Да, так и так выходило, что иного пути нет, кроме как подать в отставку!
Но и в отставку нельзя было уйти без копейки. Ах, если бы расщедрился наконец эта свинья Карепин!
Федор решил снова написать ему. Разумеется, он и не думал открывать все карты, а только всячески нажимал на долги; выходило, что его прошение об отставке вызвано исключительно долгами. Словно мимоходом сообщая, что не мог написать тотчас же из-за отсутствия денег на почту, он яркими красками изображал свое безвыходное положение и даже перечислял свои неотложные нужды:
«…Уведомляю вас, Петр Андреевич, что имею величайшую надобность в платье. Зимы в Петербурге холодны, а осени весьма сыры и вредны для здоровья. Из чего следует очевидно, что без платья ходить нельзя, а не то можно протянуть ноги. Конечно есть на этот счет весьма благородная пословица – туда и дорога! Но эту пословицу употребляют только в крайних случаях, до крайности же я не дошел. Так как я не буду иметь квартиры, ибо со старой за неплатеж нужно непременно съехать, то мне придется жить на улице, или спать под колоннадою Казанского Собора. – Но так как это не здорово, то нужно иметь квартиру. – Существует полупословица, что в таком случае можно найти казенную, но это только в крайних случаях, а я еще не дошел до подобной крайности. Наконец, нужно есть. Потому что неесть нездорово, но так как тут нет ни вспомогательного средства ни пословицы, то остается умереть с голоду; но это только в крайних случаях возможно, а я, Слава Всевышнему, еще не дошел до подобной крайности…»

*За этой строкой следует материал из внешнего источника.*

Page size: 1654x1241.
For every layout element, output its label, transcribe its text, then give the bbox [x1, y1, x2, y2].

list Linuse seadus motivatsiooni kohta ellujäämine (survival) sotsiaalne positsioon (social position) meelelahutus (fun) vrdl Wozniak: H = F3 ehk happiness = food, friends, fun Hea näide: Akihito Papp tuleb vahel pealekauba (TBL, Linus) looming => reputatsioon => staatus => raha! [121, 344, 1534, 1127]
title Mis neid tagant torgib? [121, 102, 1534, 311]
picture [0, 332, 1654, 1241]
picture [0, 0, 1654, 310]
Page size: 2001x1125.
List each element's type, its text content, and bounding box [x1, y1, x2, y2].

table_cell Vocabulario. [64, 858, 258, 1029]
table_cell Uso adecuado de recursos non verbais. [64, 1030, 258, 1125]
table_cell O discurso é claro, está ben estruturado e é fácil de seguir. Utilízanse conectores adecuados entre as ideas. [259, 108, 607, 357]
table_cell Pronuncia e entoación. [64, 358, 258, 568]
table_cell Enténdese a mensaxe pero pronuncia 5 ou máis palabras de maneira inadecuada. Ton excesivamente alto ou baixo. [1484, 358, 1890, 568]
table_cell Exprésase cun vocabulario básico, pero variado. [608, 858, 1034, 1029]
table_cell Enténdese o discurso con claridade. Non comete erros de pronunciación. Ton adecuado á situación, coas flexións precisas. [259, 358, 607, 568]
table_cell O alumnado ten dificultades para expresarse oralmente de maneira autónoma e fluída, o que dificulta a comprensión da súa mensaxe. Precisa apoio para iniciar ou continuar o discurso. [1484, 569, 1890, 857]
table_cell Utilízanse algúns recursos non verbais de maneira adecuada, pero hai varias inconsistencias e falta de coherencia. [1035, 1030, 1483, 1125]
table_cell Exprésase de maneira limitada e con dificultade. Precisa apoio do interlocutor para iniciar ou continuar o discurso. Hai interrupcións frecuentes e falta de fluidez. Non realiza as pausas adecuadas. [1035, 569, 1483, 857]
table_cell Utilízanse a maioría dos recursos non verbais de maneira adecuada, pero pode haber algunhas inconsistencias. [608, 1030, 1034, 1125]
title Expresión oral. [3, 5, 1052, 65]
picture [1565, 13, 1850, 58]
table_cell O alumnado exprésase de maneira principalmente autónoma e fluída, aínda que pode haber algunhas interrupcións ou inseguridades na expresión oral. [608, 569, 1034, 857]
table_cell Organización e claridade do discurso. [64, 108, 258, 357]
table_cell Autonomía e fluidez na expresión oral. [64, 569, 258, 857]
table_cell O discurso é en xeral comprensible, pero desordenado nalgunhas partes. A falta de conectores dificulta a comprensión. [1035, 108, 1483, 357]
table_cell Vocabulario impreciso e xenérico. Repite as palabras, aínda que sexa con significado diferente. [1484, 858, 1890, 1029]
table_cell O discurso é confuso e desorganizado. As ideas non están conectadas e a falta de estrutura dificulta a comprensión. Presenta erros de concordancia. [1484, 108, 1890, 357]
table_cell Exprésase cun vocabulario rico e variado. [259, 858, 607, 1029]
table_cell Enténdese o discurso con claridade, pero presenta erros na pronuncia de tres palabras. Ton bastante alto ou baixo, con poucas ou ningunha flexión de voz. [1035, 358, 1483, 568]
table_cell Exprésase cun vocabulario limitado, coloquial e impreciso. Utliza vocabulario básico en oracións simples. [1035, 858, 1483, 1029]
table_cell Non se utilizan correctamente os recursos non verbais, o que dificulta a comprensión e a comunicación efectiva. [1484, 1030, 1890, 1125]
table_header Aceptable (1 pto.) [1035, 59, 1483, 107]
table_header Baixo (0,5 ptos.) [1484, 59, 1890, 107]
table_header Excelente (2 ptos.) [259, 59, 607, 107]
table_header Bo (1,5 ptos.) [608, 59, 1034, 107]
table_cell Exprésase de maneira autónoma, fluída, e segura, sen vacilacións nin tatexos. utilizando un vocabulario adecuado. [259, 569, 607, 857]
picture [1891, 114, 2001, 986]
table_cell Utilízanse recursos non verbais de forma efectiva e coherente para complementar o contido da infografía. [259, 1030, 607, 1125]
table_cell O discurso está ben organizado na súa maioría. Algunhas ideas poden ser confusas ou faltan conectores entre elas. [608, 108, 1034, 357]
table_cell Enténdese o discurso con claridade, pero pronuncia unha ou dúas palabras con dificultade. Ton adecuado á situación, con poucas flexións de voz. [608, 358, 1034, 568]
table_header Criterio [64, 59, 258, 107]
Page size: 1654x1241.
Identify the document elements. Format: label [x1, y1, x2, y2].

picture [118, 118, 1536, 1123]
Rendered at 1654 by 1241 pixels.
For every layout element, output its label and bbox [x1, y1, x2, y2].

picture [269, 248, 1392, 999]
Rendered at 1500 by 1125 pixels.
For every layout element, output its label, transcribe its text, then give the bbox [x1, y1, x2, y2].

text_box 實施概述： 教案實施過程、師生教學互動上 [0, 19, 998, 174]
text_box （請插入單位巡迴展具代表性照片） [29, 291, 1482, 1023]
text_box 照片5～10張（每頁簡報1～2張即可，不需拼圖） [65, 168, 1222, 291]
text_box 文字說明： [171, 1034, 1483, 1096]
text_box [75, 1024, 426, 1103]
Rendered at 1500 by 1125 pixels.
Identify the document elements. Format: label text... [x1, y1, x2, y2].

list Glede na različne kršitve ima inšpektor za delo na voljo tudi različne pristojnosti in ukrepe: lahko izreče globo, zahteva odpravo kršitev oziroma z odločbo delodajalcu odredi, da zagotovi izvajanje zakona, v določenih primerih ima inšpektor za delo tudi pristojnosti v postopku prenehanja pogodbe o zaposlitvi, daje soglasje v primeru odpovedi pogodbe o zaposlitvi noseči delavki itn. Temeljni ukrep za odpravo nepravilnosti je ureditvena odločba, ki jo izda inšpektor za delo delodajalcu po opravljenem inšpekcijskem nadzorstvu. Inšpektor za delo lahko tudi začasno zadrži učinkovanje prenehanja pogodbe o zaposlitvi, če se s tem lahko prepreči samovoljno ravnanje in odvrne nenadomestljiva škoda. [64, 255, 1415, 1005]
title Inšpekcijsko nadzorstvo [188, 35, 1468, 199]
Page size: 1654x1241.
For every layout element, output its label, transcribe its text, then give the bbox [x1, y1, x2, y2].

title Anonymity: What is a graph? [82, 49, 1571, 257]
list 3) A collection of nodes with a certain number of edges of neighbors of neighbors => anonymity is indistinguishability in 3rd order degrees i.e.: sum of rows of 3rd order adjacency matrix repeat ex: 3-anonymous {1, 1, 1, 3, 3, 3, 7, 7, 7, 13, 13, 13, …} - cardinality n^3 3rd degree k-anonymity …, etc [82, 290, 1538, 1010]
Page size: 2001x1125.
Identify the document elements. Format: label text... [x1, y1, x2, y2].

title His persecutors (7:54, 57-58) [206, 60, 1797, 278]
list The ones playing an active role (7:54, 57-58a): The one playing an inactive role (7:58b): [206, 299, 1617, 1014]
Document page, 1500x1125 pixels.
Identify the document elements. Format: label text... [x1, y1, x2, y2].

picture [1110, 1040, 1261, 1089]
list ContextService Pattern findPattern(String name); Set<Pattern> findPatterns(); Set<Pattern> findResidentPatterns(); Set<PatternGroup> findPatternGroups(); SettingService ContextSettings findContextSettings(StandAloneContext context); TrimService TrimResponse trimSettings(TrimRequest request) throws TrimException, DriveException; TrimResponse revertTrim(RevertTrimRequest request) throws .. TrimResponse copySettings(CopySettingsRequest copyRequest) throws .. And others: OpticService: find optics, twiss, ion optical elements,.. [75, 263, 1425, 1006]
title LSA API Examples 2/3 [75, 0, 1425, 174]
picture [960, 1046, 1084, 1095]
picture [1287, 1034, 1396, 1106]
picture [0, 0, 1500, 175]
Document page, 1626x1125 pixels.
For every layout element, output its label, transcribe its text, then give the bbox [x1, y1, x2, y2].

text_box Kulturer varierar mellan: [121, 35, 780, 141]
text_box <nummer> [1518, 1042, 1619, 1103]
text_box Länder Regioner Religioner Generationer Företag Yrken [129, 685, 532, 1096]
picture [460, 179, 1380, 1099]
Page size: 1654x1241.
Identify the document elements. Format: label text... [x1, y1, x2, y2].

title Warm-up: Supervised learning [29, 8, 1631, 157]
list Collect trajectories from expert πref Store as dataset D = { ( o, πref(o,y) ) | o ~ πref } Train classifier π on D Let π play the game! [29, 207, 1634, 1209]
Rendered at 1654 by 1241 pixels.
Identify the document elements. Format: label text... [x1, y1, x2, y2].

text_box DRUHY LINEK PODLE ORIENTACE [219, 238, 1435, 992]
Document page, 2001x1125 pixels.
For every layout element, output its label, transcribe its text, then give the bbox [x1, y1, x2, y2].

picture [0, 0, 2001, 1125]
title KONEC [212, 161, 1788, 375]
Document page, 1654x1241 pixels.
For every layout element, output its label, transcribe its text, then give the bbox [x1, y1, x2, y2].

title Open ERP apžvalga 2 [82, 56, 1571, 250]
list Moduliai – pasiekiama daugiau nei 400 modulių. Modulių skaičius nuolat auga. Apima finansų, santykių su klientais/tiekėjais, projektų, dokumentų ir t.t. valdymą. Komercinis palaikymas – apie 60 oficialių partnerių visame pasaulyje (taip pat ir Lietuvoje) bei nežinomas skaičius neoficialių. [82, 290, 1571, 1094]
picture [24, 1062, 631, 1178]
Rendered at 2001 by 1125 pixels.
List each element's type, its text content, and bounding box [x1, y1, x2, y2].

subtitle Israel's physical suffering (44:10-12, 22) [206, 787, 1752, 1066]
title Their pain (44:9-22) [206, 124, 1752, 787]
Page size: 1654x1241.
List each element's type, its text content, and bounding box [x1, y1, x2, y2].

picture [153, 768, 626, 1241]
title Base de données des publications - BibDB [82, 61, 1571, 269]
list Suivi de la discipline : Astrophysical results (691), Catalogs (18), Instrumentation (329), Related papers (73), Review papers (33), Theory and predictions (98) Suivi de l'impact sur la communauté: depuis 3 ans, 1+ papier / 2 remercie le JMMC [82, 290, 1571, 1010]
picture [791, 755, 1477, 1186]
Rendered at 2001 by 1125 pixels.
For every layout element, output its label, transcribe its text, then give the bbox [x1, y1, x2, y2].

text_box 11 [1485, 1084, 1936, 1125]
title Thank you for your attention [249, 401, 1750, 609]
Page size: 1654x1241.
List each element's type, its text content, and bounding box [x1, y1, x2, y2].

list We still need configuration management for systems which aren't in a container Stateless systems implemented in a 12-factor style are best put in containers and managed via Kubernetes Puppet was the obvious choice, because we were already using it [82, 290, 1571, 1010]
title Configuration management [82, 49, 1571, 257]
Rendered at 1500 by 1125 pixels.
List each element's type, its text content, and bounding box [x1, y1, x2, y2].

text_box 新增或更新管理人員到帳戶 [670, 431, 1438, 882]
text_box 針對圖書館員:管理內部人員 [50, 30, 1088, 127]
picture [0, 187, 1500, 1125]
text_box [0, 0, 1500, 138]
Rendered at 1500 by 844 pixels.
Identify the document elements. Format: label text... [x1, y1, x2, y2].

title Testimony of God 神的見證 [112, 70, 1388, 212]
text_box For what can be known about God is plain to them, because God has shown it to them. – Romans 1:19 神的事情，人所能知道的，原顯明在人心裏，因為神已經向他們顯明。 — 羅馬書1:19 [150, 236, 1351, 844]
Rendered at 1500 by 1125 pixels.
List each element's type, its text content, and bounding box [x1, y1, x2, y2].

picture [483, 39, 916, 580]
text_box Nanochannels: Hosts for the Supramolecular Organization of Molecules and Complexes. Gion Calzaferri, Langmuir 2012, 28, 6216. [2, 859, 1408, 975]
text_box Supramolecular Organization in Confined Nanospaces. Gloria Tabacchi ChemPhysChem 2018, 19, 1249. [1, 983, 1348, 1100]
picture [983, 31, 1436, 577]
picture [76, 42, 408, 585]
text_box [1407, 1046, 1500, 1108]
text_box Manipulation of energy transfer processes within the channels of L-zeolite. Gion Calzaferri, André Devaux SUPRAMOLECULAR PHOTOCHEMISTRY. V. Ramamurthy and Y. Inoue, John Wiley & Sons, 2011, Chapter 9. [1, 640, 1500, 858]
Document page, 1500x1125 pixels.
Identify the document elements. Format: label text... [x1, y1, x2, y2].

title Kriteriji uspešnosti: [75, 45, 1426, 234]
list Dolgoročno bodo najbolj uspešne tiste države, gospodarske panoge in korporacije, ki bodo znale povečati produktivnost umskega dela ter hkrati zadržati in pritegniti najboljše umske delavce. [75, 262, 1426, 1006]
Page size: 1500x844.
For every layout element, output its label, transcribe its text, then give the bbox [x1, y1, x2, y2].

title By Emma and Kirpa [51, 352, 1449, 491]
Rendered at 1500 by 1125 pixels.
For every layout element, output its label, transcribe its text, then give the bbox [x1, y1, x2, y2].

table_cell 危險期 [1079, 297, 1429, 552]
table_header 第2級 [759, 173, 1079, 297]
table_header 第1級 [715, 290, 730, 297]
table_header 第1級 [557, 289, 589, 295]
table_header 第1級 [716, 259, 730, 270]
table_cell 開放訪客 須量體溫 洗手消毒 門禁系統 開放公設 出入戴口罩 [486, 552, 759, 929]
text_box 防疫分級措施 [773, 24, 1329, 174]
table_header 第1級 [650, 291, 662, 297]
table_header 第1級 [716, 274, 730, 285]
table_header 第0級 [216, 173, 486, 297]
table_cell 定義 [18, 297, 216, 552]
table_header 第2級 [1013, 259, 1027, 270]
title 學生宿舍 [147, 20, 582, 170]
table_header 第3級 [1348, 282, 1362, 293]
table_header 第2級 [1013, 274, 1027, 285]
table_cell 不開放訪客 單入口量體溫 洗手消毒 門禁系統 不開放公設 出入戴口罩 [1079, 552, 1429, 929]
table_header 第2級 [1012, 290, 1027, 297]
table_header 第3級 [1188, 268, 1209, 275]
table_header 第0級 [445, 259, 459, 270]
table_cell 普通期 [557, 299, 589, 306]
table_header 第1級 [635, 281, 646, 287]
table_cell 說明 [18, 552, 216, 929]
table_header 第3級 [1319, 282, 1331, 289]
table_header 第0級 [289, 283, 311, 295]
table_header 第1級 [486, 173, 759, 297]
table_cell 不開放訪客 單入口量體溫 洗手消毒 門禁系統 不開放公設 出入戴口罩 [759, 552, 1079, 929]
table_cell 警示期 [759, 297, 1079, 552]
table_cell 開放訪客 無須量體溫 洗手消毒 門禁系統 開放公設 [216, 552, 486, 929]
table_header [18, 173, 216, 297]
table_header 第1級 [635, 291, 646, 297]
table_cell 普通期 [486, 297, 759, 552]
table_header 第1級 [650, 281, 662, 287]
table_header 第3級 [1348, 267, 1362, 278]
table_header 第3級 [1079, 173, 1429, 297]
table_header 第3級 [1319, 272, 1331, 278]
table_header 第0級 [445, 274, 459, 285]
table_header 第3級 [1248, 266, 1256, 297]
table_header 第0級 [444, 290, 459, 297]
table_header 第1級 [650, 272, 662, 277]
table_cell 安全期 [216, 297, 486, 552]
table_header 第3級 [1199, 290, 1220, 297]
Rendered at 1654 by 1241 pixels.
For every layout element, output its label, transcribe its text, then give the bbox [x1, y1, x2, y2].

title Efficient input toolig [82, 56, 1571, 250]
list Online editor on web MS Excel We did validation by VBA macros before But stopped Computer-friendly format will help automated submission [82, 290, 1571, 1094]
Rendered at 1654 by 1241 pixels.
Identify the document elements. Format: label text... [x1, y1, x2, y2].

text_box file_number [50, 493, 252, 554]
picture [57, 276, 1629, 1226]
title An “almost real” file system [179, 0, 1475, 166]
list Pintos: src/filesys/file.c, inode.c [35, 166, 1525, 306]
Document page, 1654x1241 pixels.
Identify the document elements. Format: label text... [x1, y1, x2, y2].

«Мои письма – chef-d’oeuvre{3} беллетристики», – писал он в то же время брату; вот с кем можно было говорить душевно и просто, кто с первого слова все понимал.
Письмо к брату вышло без всякой связи, но горячее и убедительное:
«…Подал я в отставку оттого что подал, т. е. клянусь тебе, не мог служить более. Жизни не рад, как отнимают лучшее время даром. Дело в том, что я наконец никогда не хотел служить долго, следовательно, зачем терять хорошие годы? А наконец главное: меня хотели командировать – ну скажи пожалуйста, что бы я стал делать без Петербурга. Куда бы я годился? – Ты меня хорошо понимаешь?
На счет моей жизни не беспокойся. Кусок хлеба я найду скоро. Я буду адски работать. Теперь я свободен. Но что я буду делать теперь, в настоящую-то минуту? – вот вопрос. Вообрази себе, брат, что я должен 800 руб., из коих хозяину 525 руб. асс. (я написал домой, что долгов у меня 1500 руб., зная их привычку присылать одну треть чего просишь).
…Отставка моя выходит к 14 октября. Если свиньи москвичи промедлят, я пропал. – И меня пресерьезно стащат в тюрьму (это ясно). Прекомическое обстоятельство.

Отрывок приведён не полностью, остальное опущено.